Ronald Nash chamou Clark de “um dos maiores pensadores cristãos do nosso século”. Carl Henry se referiu a Clark como “um dos mais profundos filósofos protestantes evangélicos de nosso tempo”. Ambas as avaliações são verdadeiras, mas inadequadas. Clark é, e continuará sendo, um dos maiores pensadores cristãos de todos os tempos.
Deus foi especialmente gracioso ao nos dar Gordon Clark por um curto período; sejamos especialmente gratos a Deus e tão zelosos pela verdade de Deus quanto Clark era enquanto estava entre nós. Eu tive o privilégio de conhecer Clark por 13 anos: nós nos correspondemos pela primeira vez quando ele estava em Butler e eu era um estudante de graduação em Hopkins. Seu trabalho tem sido extremamente útil para mim e será indispensável para uma nova geração de cristãos sérios que desejam levar todos os pensamentos cativos a Cristo. O objetivo de Clark também deve ser o nosso:
Houve tempos na história do povo de Deus, por exemplo, nos dias de Jeremias, quando a graça refrescante e o avivamento generalizado não eram esperados: O tempo foi de castigo. Se este século vinte for de natureza semelhante, os cristãos individuais aqui e ali podem encontrar conforto e força no estudo da Palavra de Deus. Mas se Deus decretou dias mais felizes para nós e se podemos esperar um genuíno despertar espiritual que abala o mundo, então o autor acredita que o zelo pelas almas, por mais necessário que seja, não é a condição suficiente. Não houve santos devotos em todas as épocas, numerosos o suficiente para continuar um avivamento?
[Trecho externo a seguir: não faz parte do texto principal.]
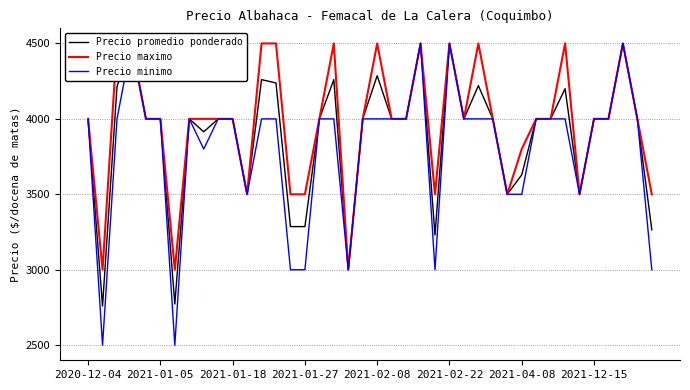

The value of Precio promedio ponderado at 11 is 1430. True or false?

False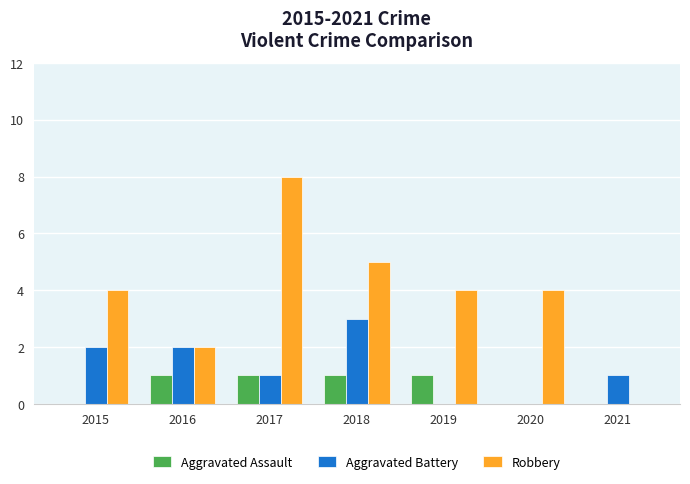

Does the chart contain stacked bars?

No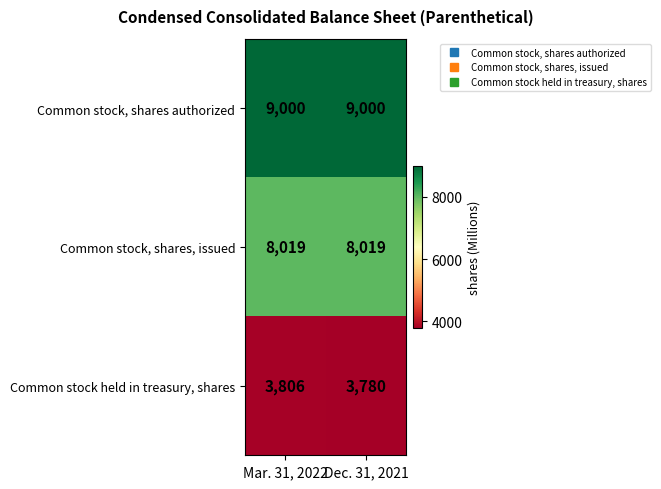

What is the lowest value of the Common stock, shares, issued series?

8019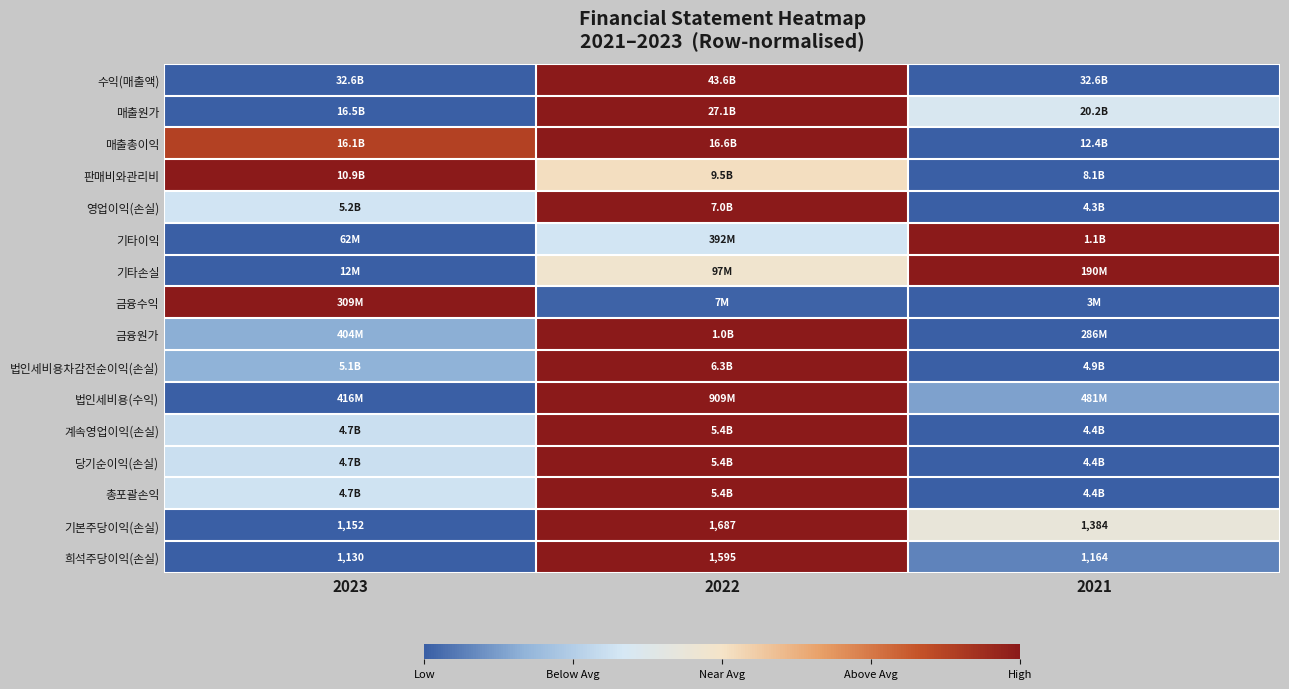

What is the total value across all series at 2022?

13.3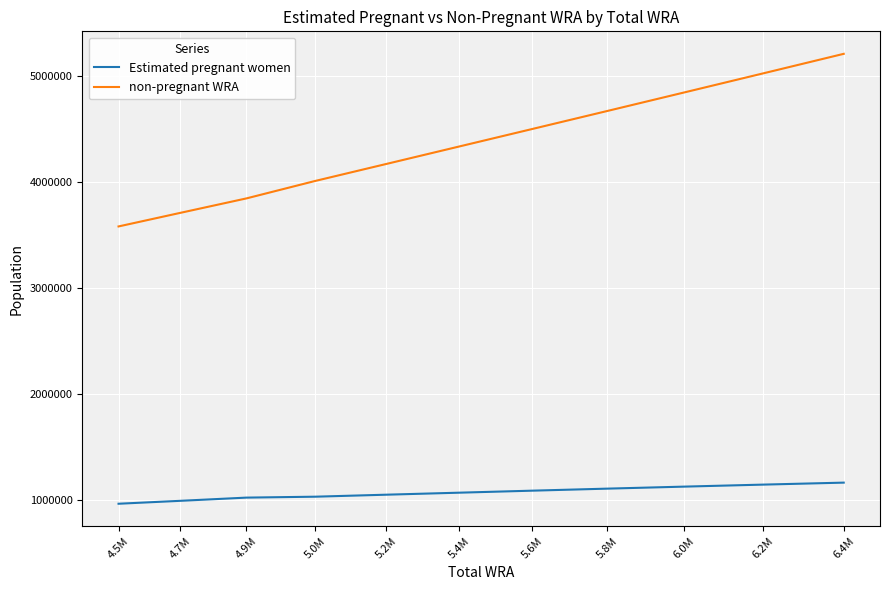

The value of non-pregnant WRA at 6.2M is 5022653.2. True or false?

True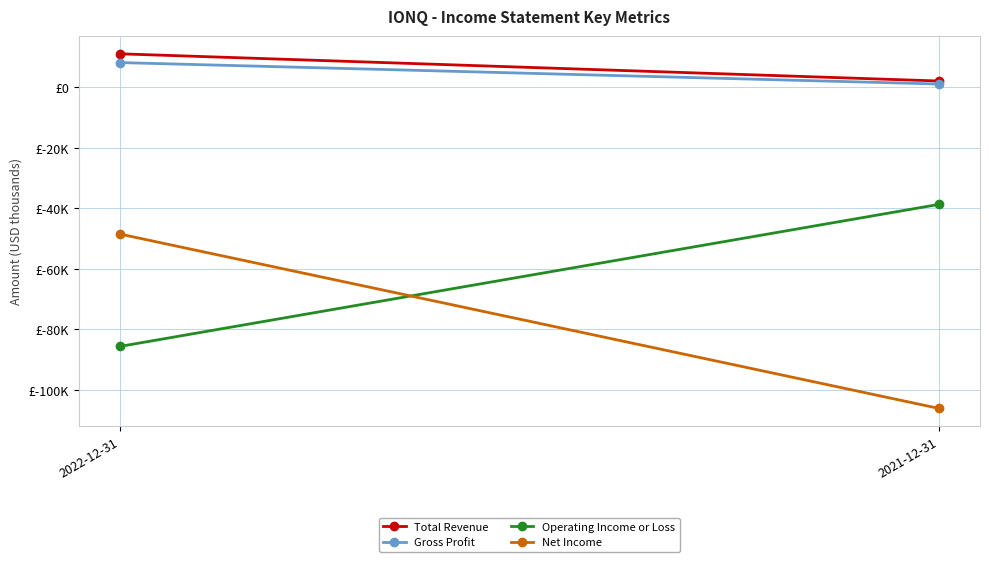

How many values in the Total Revenue series are below 11100?

1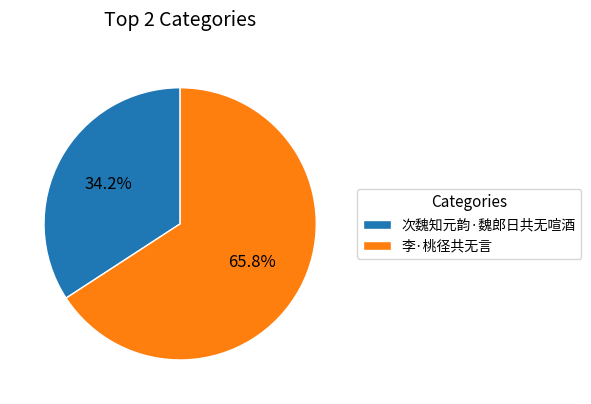

What percentage is NOT represented by 李·桃径共无言?

34.2%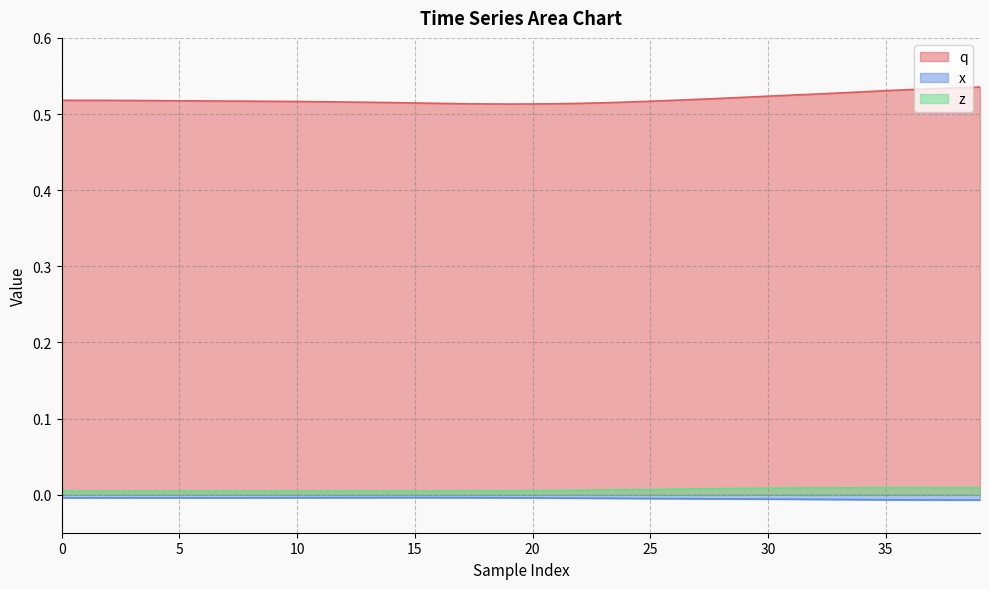

What is the sum of the q values at 36 and 19?

1.0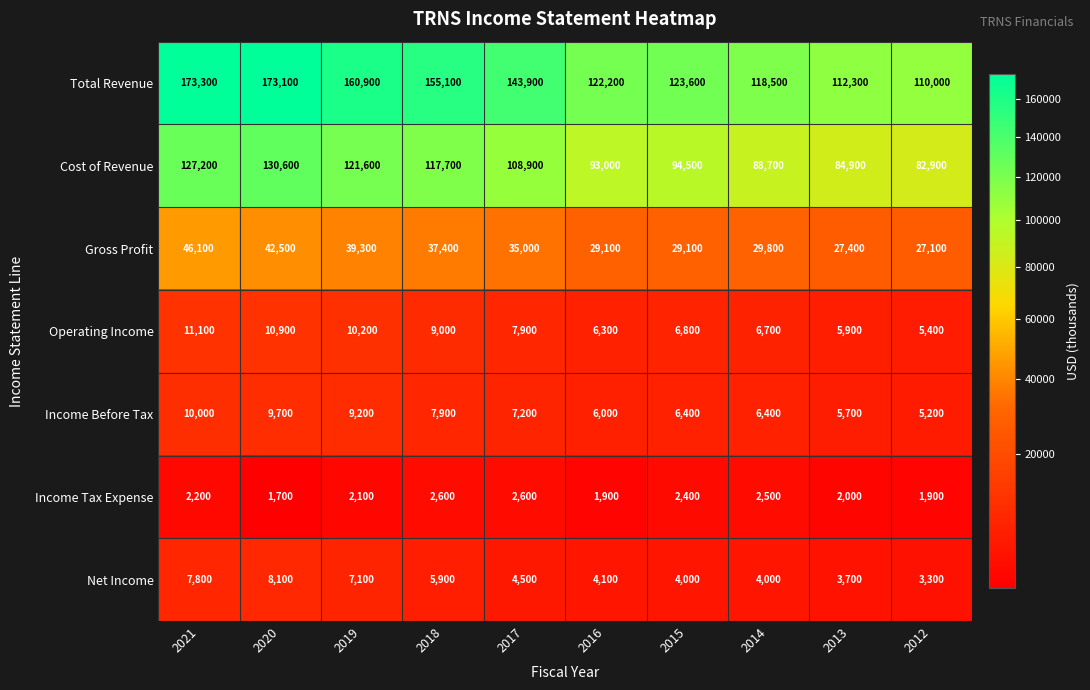

What is the sum of all Gross Profit values?

342800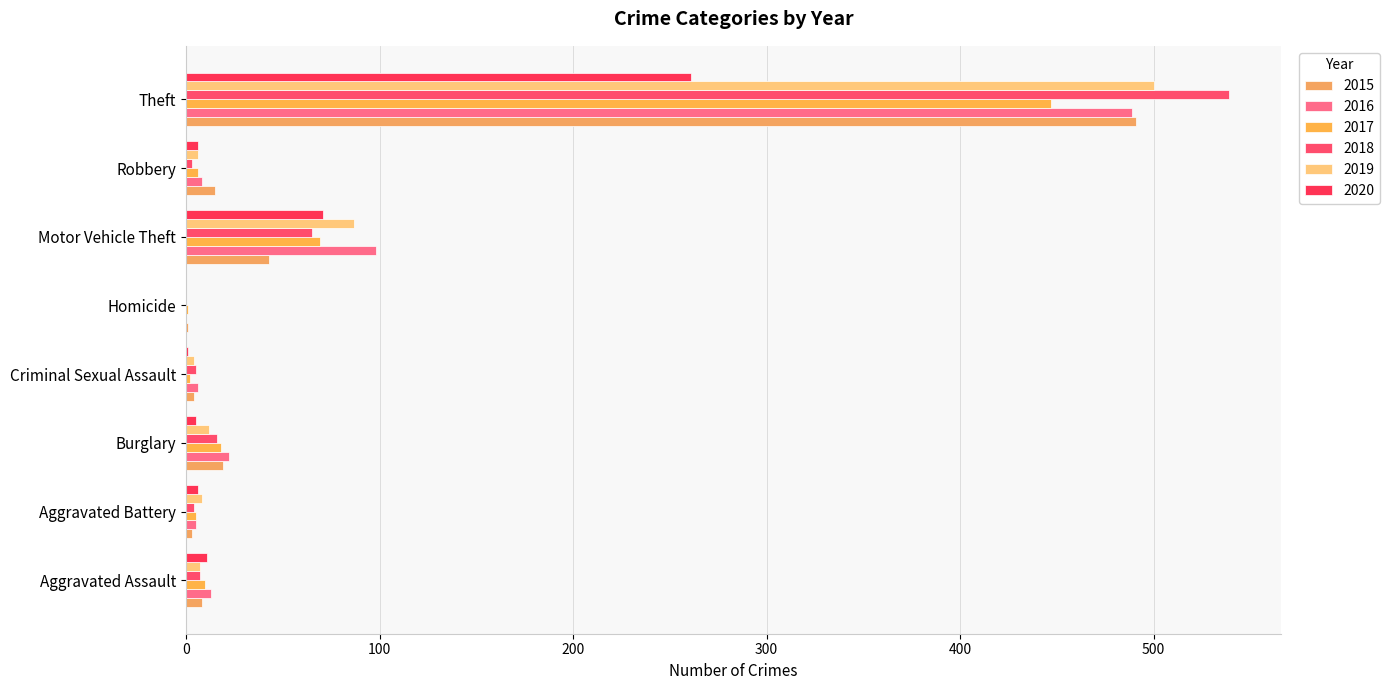

What are all the series names shown in the legend?

2015, 2016, 2017, 2018, 2019, 2020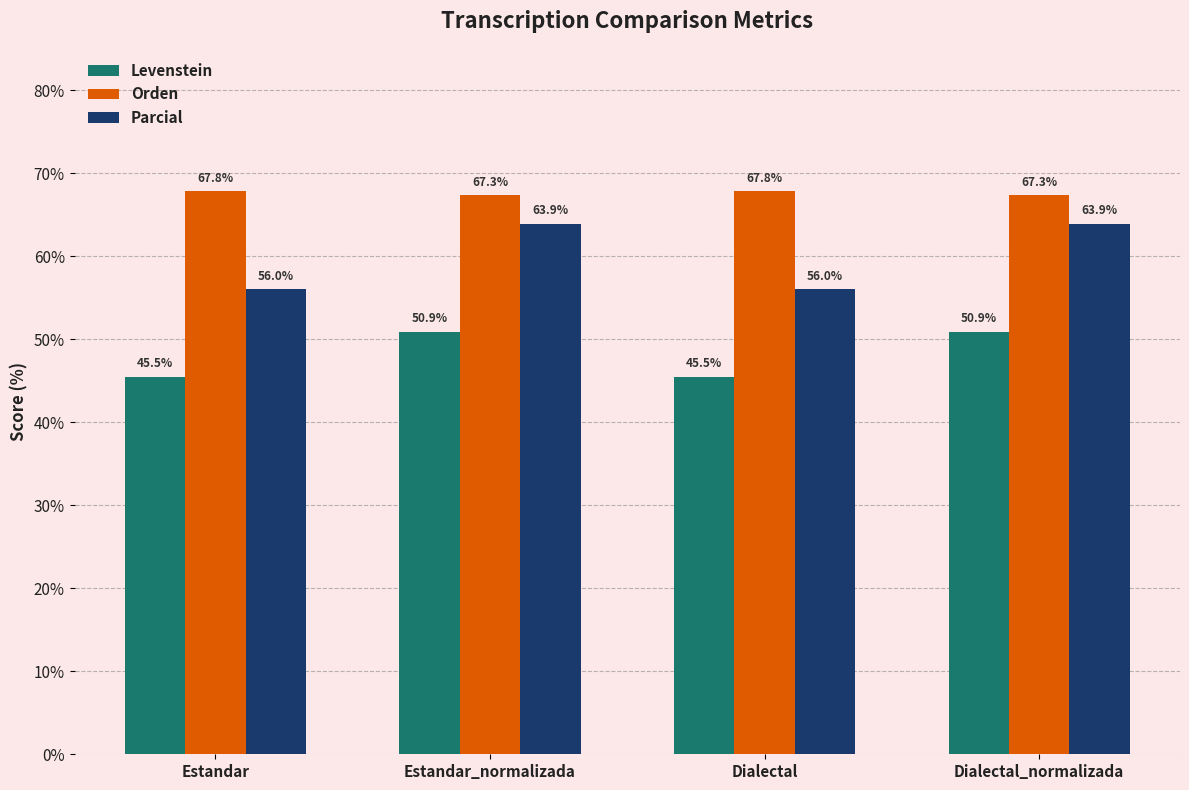

Rank the series at Dialectal_normalizada from lowest to highest value.

Levenstein, Parcial, Orden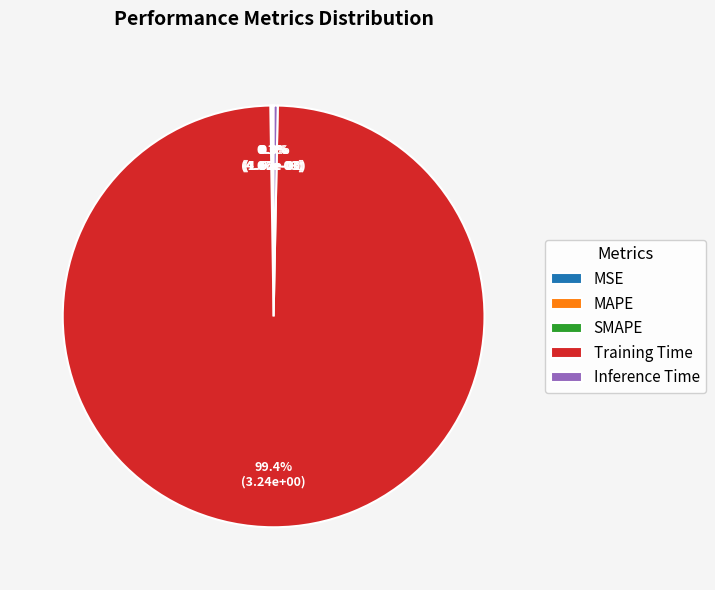

What is the largest slice in the pie chart?

Training Time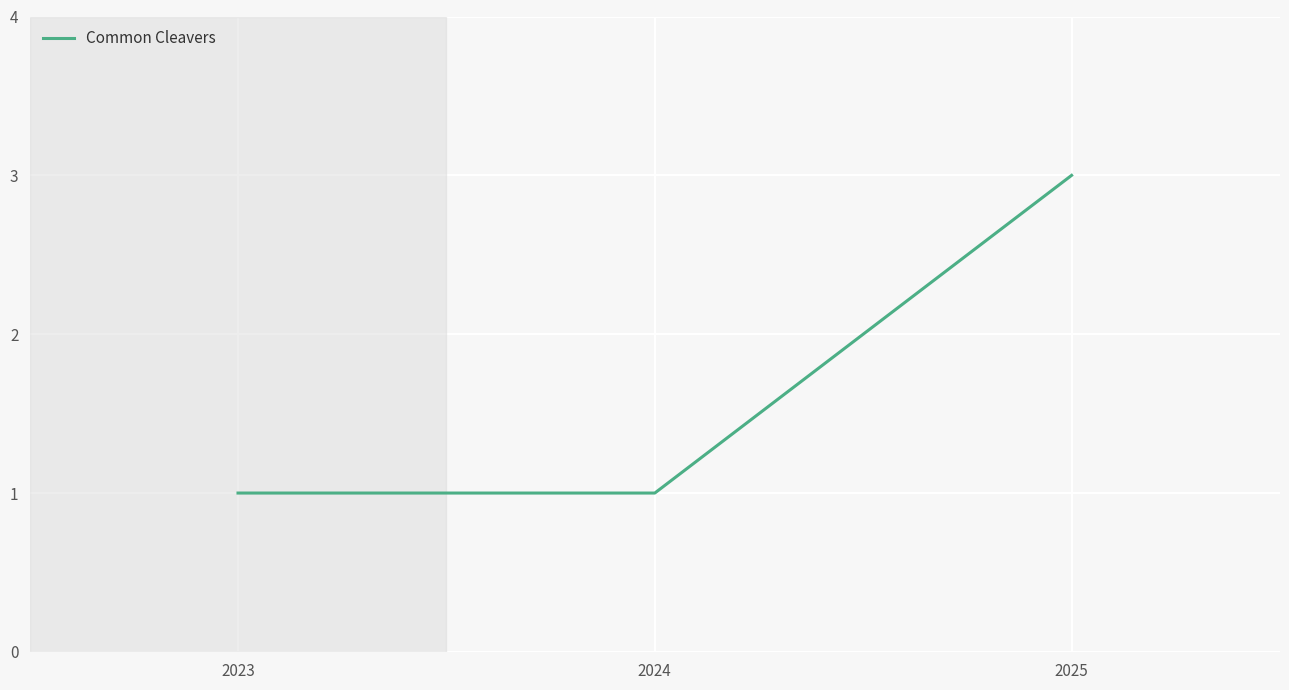

What is the approximate value at 2024?

1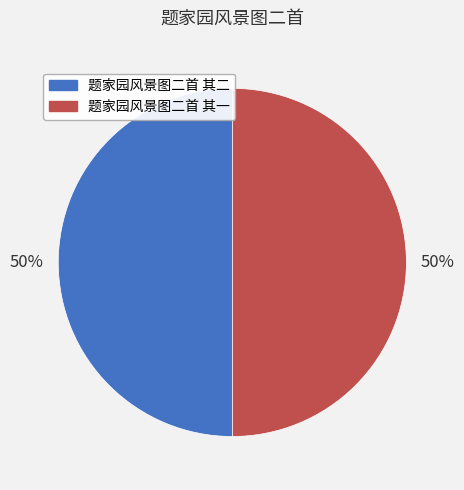

To the nearest percent, what portion does 题家园风景图二首 其二 represent?

50%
Doze dessas pessoas são suficientes. O que distingue as eras áridas do período da Reforma, quando as nações foram movidas como não haviam sido desde que Paulo pregou em Éfeso, Corinto e Roma, é a plenitude do conhecimento deste último da Palavra de Deus. Para ecoar um pensamento antigo da Reforma, quando o lavrador e o atendente da garagem conhecem a Bíblia tão bem quanto o teólogo, e a conhecem melhor do que alguns teólogos contemporâneos, então o desejado despertar já deve ter ocorrido.
O único monumento adequado para Clark, e aquele que ele mais desejaria, não é um feito de pedra e madeira, mas a disseminação da verdade que ele amou e defendeu por toda a sua vida. “Se alguém guardar a minha palavra”, disse Cristo, “nunca verá a morte”. Gordon Clark não viu a morte; quando os primeiros raios do sol da manhã brilharam nas encostas orientais das Montanhas Rochosas na última terça-feira, Clark viu Cristo.
Edição especial de abril de 1985
John W. Robbins. America’s Augustine: Gordon Haddon Clark. The Trinity Review, abril de 1985. Tradução: Luan Tavares (23/10/2021).